┌─ Records
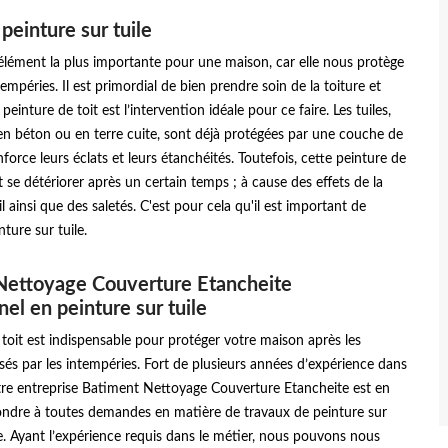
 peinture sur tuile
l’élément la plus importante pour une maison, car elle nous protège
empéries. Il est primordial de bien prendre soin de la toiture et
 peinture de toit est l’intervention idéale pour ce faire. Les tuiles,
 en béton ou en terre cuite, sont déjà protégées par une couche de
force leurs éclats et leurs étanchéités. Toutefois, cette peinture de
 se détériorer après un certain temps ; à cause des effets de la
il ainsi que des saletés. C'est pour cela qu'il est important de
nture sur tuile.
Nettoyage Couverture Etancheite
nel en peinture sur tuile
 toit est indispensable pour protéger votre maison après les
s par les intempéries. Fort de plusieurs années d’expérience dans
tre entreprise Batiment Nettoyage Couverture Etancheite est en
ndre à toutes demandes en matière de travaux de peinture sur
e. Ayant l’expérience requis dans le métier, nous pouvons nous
└─
┌─ Records
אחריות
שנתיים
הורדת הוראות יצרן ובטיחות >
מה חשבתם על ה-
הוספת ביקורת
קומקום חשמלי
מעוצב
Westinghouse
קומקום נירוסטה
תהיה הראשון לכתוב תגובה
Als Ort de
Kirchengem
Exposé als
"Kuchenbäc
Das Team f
└─
**Task statement:** Whenever a line of the material above contains the string "après", copy that line out.

**Answer space:**
 se détériorer après un certain temps ; à cause des effets de la
 toit est indispensable pour protéger votre maison après les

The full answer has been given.